Dieci
anni dopo la visita di Putin a Riad, che sembrò e fu una forzatura, il re
saudita ha restituito al visita a Mosca. Colmandola di accordi economici –
anzitutto l’intesa per un rafforzamento del corso degli idrocarburi – e industriali.
Resta lo stallo nel rapporto politico, Putin essendo stretto alleato dell’Iran,
che è il primo nemico dell’Arabia Saudita. Ma la visita di re Salman è di fatto
il riconoscimento che in Siria, dove la rivolta anti-regime è stata promossa,
finanziata e armata dall’Arabia Saudita, la partita è persa, in favore di
Assad, Mosca e Teheran. In cambio probabilmente di un intervento dissuasivo di
Putin su Teheran per la guerra nello Yemen, dove Iran e Arabia Saudita si fronteggiano
direttamente, e non per formazioni militari protette.
C’è
un sovvertimento in atto in Medio Oriente rispetto agli assetti del lungo dopoguerra.
Anche se non se ne parla – se non marginalmente, come su questo sito:
Mosca
ha soppiantato l’influenza occidentale in Iran e in Siria, e si propone
amichevolmente in Nord Africa (Egitto e Libia) e nella penisolla arabica. Non
ha titoli finanziari né di mercato per soppiantare l’integrazione del Medio
Oriente nell’Occidente.

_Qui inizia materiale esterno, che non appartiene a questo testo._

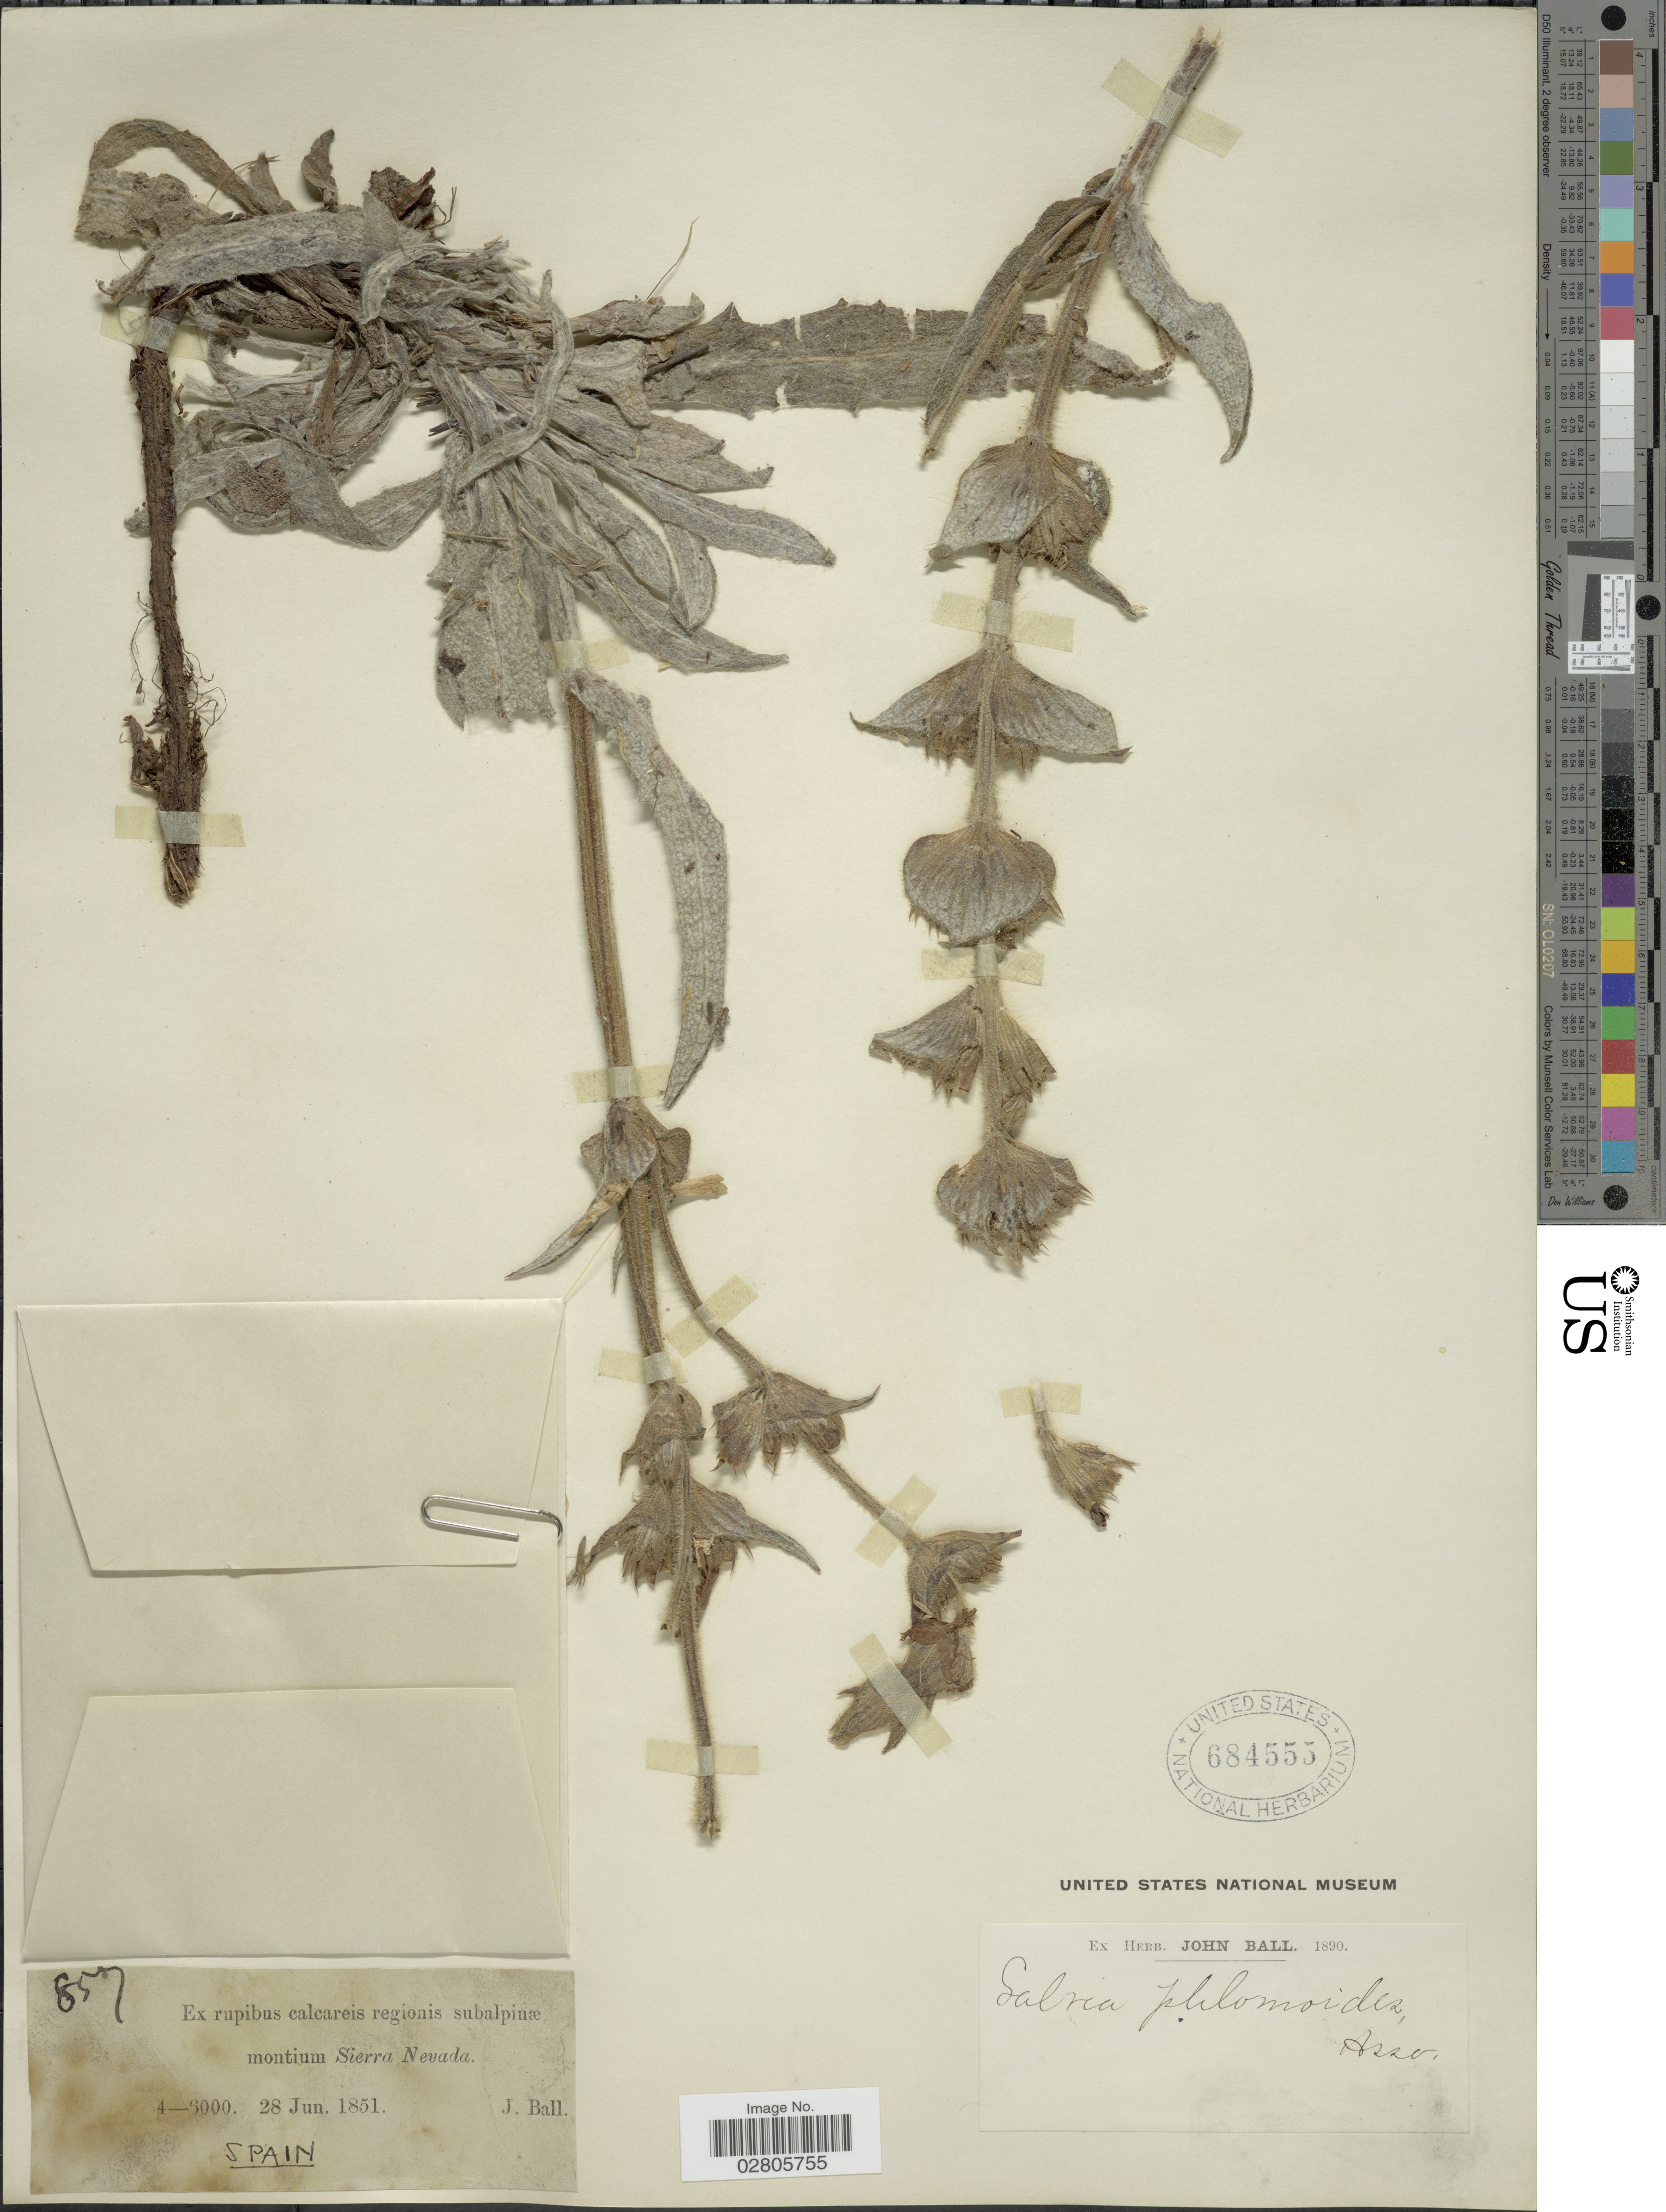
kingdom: Plantae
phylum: Tracheophyta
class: Magnoliopsida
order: Lamiales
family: Lamiaceae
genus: Salvia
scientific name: Salvia phlomoides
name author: Asso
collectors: J. Ball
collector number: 857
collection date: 1851-06-28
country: Spain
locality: Rupibus calcareis regionis subalpinæ montium Sierra Nevada.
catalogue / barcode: US 684555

E quelli militari usa con parsimonia – una guerra è per
la Russia un costo, a differenza che per gli Usa, dove si promuove e si vive
come una “opportunità”. Ma è il power
broker, ormai riconosciuto: il solo in grado di risolvere il problema del
riassetto della Siria, e della bomba in Iran ( nonché dei fragili equilibri in
Libano e Yemen, dove l’Iran è forte), e di favorire una stabilizzazione dei
prezzi degli idrocarburi, petrolio e gas naturale.
Il
ruolo russo è in questa fase – negli anni di Obama e ora con Trump - magnificato
dall’assenza dell’Occidente su tutti i fronti, perfino su quello arabo-israeliano.
Con l’eccezione possibilmente della Libia, ma qui per l’iniziativa italiana.